I have three kids and they have many relatives, including the aforementioned four sets of grandparents, and so every Christmas and birthdays we end up with loads more…stuff. It has slowed down as they have got older but certainly when they were littler the sheer volume of toys each celebration was overwhelming. As parents we certainly didn’t help.
As they have got older we have tried to moderate. I try to buy ‘events’ or large shared gifts, preferably ones that go outside. Hence the recent trampoline. Or consumables. Mine still like a bubble bath and so bath bombs go down well. As does anything edible. Or packets of tattoos, water bombs and such like. Or it is good to buy them ‘gifts’ I would have to buy anyway. Clothes, shoes, stationery etc. And clearly the gifts pre-teens desire tend to be small and electronic and expensive and so take up less room.
We are still left with a legacy of too much stuff.
And so periodically I try to apply my ‘one year rule’. If it hasn’t been played with for a year it goes. To cousins. To friends. To a better home. I often think of Toy Story 3 and how sad my children’s toys must be languishing on shelves and in boxes gathering dust.
And just as I make this decision, which I haven’t voiced to the kids, about some item or other out it comes. Saving it from the one year rule.
Today eldest decided he does still like Lego after all.
They all got dressed up as Samuri Sensays. And played with the plastic and wooden swords on the trampoline. Eldest looked quite authentic. Middlest had on a white disposable overall. Youngest had on a Halloween Cat outfit and a cape. But still that’s what they did.
They built a Hot Wheels track.
I went upstairs and Youngest had set up a Sylvanian families scene in her bedroom.
So there we have it.
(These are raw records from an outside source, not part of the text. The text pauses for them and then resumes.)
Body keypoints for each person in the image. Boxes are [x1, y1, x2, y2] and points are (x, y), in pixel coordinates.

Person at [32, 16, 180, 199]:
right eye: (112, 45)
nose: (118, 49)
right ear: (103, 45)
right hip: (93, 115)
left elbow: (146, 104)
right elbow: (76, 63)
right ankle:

These toys have all passed their one year test. Maybe they heard me muttering and staged a Woody style fight back.
Whatever, they are staying. I just need to try to rein in future acquirement!
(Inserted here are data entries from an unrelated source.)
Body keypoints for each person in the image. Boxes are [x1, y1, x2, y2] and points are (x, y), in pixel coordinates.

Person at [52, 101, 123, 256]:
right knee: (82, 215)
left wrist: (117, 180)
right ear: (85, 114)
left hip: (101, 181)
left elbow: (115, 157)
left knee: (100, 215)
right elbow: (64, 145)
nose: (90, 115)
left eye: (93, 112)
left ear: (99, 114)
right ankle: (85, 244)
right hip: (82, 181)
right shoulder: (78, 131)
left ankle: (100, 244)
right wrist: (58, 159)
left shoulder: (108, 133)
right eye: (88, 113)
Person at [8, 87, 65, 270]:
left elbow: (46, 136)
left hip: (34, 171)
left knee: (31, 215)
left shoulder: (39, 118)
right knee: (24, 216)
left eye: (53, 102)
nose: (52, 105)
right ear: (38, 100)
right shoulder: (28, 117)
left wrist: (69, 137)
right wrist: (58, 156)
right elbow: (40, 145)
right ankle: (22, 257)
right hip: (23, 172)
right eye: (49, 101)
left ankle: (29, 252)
And get a better feather duster…
We’ve just had a toy clear-out here, ready for the kids’ upcoming birthdays. They do accumulate a lot of ‘stuff’, but they will part with it with the promise of new toys on the horizon!
LikeLike
Ours have a lot of cheap tat. There are still car boot-fulls in the garage; It’s not that this stuff largely came from a past with which I want no truck (although there may be an elephant of truth there) but it’s largely rubbish.
On of the best lessons in parenting in recent times (last Christmas) cam when Rob Davies, at a Christmas fair, refused to allow five YO son to have a plastic machine gun from the fair; “It’s made of cheap plastic and will break very quickly and then you will be upset, so ‘no’.” I paraphrase but I thought that was brilliant. I’m storing it up for the future.
In the meanwhilst, we have loads of stuff in the garage (which occasionally crops up conversation, as they do know its there…) As the tat which is already unloaded from the multiple storage locations (I am sure I had one toy box [although it was quite large]) all over the house on a daily basis, is bound to break (and hence go into the blue wheely bin), we have another source of the same ready to go.
I’m looking forward to getting through it all.